Slip away for a meal or a weekend to Port Stanley. “We have very cozy suites,” says Jean Vedova, owner of Kettle Creek Inn. Large living rooms with fireplaces and balconies, queen-sized beds and two-person whirlpool tubs can wash away the stress.
There are plenty of culinary temptations as well, says Vedova. The menu features local produce and Lake Erie fish. “Everything is done from scratch. Fish dishes, steak, burgers, pizza – we’re all over the road map with what we cover.”
One of two dining rooms is completely private for those who want an intimate gathering without all the fuss at home. The parlour holds 10, and the English pub offers a casual setting.
“This village has magic at all times. You can walk on the beach or explore the stores. You can feel safe about escaping.” Vedova says there is something for all holiday gatherings.
Or you can curl up with a good book by the fire and recharge. “One day is not enough. You have to calm down, unwind.”
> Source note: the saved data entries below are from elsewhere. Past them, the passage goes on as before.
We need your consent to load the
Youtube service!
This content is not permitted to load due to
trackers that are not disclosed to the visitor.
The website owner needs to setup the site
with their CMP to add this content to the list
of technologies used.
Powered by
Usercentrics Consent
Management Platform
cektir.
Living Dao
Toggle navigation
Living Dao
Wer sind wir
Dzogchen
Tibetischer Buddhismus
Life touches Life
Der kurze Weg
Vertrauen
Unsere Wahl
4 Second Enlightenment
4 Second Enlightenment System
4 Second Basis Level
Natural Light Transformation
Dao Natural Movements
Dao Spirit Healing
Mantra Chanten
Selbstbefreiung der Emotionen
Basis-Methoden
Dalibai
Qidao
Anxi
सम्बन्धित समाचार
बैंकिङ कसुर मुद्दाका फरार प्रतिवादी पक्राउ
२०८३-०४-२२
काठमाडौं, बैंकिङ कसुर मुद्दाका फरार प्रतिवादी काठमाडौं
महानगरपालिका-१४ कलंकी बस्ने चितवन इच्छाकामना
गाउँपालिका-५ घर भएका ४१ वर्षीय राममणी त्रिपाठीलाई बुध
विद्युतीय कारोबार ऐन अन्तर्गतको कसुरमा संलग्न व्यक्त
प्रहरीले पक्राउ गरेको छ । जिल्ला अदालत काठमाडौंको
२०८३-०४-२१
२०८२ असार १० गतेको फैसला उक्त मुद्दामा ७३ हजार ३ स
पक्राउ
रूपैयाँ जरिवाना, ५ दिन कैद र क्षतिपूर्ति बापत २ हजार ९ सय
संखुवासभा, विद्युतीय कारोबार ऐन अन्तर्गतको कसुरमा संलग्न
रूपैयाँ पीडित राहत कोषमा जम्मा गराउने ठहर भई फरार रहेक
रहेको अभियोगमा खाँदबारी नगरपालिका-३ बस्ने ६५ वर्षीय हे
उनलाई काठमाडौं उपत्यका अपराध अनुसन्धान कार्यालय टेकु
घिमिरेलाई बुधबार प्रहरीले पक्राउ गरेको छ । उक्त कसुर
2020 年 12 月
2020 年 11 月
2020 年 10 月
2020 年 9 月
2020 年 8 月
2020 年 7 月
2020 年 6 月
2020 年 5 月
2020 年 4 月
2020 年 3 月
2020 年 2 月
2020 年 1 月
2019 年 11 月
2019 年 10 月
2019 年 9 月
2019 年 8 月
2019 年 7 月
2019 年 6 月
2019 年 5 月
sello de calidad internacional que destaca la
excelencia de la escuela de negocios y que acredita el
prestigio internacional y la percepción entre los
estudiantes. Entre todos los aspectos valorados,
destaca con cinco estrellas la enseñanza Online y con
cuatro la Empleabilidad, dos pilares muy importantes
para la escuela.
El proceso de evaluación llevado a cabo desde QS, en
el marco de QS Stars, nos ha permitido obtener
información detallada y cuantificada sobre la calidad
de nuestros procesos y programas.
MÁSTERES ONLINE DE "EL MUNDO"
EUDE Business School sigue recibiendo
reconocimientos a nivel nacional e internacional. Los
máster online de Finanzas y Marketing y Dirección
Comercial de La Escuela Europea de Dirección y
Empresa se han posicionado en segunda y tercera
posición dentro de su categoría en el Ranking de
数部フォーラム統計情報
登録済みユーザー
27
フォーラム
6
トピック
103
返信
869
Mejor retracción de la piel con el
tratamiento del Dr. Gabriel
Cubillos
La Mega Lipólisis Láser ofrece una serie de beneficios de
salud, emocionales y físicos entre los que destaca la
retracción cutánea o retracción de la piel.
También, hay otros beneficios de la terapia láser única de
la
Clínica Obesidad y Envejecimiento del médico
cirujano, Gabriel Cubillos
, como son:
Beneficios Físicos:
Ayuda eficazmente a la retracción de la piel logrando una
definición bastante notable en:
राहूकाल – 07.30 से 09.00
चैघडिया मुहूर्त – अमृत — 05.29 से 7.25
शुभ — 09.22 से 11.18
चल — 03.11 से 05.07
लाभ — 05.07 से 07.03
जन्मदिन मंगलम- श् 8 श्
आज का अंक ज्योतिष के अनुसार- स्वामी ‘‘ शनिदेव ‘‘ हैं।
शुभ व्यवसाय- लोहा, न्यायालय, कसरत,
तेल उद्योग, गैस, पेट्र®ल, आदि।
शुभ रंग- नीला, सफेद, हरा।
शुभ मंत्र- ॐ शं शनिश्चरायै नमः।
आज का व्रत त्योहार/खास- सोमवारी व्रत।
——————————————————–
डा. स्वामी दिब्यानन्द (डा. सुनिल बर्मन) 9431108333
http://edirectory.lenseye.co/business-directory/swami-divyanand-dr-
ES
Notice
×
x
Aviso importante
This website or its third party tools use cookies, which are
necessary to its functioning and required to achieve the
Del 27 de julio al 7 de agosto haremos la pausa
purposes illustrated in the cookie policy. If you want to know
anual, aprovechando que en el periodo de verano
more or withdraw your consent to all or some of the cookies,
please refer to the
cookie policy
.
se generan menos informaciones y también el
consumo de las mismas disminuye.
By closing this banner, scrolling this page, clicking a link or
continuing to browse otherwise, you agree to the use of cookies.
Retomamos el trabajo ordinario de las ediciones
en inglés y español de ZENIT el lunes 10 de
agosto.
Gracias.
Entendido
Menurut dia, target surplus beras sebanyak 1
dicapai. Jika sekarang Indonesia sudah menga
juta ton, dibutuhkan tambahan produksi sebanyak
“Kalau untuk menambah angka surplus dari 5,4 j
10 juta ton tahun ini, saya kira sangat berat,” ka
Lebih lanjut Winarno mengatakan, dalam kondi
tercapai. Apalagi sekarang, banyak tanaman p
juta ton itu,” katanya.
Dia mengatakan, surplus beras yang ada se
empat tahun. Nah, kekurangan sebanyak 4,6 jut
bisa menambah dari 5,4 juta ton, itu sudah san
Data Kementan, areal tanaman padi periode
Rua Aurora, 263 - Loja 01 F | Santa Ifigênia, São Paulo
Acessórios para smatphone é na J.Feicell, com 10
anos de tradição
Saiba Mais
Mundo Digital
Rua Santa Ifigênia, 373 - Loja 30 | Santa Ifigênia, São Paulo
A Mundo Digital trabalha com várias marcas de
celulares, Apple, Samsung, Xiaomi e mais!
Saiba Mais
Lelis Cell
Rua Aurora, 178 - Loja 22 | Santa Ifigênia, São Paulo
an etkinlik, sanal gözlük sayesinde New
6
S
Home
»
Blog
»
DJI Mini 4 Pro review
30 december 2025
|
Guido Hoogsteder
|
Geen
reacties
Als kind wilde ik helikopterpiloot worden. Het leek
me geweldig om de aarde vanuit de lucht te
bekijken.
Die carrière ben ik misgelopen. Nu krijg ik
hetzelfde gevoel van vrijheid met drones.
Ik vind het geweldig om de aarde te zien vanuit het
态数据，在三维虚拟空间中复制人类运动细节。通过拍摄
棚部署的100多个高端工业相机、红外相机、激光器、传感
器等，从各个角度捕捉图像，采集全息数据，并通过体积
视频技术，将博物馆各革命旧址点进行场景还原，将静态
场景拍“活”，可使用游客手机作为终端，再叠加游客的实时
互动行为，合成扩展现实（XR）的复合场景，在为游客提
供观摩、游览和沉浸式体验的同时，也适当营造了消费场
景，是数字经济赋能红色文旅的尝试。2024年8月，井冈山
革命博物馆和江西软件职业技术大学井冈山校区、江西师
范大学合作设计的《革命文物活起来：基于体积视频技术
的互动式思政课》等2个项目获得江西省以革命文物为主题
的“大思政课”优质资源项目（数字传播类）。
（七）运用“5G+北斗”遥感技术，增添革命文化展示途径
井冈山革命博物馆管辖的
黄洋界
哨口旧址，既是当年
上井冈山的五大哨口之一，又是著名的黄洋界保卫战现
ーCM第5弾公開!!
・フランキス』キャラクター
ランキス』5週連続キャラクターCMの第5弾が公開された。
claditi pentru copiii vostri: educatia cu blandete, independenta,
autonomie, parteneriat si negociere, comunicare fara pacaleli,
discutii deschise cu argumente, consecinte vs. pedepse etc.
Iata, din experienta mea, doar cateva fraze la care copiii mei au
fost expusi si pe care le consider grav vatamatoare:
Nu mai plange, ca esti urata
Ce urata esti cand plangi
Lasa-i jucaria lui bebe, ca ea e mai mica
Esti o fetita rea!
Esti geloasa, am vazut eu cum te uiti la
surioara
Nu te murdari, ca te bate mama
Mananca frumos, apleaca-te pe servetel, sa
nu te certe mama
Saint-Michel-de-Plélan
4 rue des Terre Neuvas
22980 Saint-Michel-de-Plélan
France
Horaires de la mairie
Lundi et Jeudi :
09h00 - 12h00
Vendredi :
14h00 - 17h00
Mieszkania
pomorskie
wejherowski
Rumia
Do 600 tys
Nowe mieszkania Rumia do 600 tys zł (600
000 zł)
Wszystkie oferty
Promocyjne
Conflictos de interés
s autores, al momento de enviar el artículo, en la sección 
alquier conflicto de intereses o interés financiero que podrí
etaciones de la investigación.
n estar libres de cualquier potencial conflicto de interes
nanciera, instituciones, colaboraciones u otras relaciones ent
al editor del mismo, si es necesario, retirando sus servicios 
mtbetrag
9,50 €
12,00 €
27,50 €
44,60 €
Celebrate the season with a romantic getaway for two, a stress-free family dinner or a friends’ weekend.
BE CREATIVE AND FLEXIBLE
Food analysts say prepared food is a more important component to entertaining than ever. Hosts are looking for interesting specialty products – food and beverages to please the palate, create conversation and save time.
“When it comes to holiday entertaining (with wine), my suggestion is to buy a little extra,” says Jamie Quai, co-owner of Quai du Vin Estate Winery, referring to party wines. And don’t just buy your favourites.
“Everyone assumes their tastes are the average.” He recommends a broad selection and open several bottles. “Open one more bottle than people right at the beginning.
It gets the conversation going: "Have you tried…?” He’s not a fan of BYOB because the host knows the menu best and can choose accordingly.
“You can’t go wrong with rosé. Ever. A good rosé drinks like a red at room temperature and like white when chilled. It’s something that can pair across the board.”
Quai du Vin’s signature reds and whites are blends that offer more complexity, making them partners with more flavours.
“People are trading up in quality and price spectrum. They're not travelling, so they're looking for affordable luxuries," says Quai, adding “Don't stress about it. Everyone wants to throw a great party. Be responsible.”